Diagnosising Vesicoureteral reflux

VUR is usually diagnosed when an infant or child is undergoing radiologic studies after having a urinary tract infection. It is recommended that studies be done in children following a urinary tract infection based upon gender and age risk factors:

  • with the first episode of urinary tract infection in all boys;
  • in girls < 5 years old;
  • and, in older girls that have recurrent infections of the bladder or kidney.

There are several studies that are done: ultrasound; voiding cystourethrography (VCUG); and nuclear cystography. The first test usually performed is the renal ultrasound which can be done as soon as possible after the urinary tract infection is diagnosed. The VCUG is done next, usually 2-6 weeks after infection, although the timing of this test is currently controversial. VCUG is necessary for the diagnosis of reflux. A dye is injected into the bladder through the urethra (via a catheter tube). The flow of the dye is then observed under fluoroscopy (best described as “real-time” video x-rays) by a radiologist. If the dye leaves the bladder and flows toward the kidney, then a diagnosis of VUR is made. There are 5 grades of VUR ranging from mild to severe. Nuclear cystography is similar to VCUG except that it uses less radiation, but is a little less precise. Nuclear cystography is used for yearly follow-up of VUR, or for screening of siblings of children with reflux.

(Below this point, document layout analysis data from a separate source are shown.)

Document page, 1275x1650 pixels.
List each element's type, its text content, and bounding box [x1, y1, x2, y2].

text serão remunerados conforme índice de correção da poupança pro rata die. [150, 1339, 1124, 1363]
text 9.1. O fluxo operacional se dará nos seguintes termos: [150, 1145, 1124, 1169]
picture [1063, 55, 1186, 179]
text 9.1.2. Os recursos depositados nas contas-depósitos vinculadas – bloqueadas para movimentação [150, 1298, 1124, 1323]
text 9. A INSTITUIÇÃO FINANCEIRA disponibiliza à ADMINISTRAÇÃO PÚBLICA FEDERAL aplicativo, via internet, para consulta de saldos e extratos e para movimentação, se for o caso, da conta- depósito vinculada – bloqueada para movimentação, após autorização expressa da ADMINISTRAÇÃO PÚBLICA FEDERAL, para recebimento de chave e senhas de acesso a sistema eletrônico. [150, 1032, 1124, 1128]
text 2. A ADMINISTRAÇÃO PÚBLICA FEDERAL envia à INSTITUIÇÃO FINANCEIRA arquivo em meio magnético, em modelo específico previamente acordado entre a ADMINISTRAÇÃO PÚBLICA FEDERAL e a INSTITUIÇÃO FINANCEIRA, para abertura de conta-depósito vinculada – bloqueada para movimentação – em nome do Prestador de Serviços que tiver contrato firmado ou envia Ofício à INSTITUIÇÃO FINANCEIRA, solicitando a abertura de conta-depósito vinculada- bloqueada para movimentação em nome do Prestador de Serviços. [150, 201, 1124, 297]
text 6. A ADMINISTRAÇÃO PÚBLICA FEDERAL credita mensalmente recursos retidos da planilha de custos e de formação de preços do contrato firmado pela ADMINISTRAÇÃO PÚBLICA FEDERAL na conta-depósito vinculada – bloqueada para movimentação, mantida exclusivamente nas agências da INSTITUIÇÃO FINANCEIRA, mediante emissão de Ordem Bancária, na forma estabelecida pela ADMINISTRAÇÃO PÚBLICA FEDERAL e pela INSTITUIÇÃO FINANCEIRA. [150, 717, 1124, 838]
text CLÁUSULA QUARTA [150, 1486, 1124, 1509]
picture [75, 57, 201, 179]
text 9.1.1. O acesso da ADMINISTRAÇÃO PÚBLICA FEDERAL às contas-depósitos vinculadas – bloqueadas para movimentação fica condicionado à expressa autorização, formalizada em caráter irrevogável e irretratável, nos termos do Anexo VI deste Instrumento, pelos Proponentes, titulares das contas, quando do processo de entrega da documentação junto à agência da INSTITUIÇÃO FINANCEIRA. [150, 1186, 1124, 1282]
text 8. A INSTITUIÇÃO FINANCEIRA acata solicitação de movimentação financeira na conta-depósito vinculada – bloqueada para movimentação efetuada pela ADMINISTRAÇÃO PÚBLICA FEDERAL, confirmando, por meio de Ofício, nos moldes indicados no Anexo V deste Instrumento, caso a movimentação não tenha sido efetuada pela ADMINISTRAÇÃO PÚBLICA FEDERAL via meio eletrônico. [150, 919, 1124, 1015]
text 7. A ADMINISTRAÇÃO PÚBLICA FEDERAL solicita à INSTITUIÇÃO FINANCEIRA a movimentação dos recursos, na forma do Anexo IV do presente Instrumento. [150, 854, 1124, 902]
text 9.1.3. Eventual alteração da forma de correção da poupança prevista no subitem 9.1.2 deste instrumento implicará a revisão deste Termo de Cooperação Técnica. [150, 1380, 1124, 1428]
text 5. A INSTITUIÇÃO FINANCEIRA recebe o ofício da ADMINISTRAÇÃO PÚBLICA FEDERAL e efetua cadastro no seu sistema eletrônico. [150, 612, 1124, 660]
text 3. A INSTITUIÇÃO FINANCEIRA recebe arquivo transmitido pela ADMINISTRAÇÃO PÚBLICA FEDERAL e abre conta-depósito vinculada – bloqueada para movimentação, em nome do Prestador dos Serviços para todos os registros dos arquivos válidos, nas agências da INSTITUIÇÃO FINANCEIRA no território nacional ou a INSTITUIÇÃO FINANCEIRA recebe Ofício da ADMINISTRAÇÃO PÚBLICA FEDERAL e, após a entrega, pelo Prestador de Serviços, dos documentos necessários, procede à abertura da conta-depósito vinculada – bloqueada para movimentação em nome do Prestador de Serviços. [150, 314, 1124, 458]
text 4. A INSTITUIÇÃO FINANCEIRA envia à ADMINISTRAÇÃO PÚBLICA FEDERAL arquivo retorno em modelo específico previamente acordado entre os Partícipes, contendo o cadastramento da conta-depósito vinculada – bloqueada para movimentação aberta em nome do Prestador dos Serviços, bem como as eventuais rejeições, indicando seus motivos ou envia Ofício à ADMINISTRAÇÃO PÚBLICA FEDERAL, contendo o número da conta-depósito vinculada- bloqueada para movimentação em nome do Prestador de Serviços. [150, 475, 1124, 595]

Vesicoureteral reflux Treatment

Treatment of VUR in most cases is with low dose daily antibiotics, usually nitrofurantoin, amoxicillin or trimethoprim-sulfamethoxazole. Corrective surgery may be considered for grade V reflux and for those with recurrent urinary tract infections despite treatment with low dose daily antibiotics. Surgery involves re-implanting the ureter into the bladder wall at a different angle which creates the reflux-preventing valve effect during urination.


Prognosis for children with VUR is excellent. Most children with grade III or less will resolve by school age. Children are usually followed in the pediatrician’s office every 3 to 4 months to monitor the urine for infection. At yearly intervals, they should have follow-up studies using nuclear cystography. For grade IV or V reflux, consultation with a urologist should be made.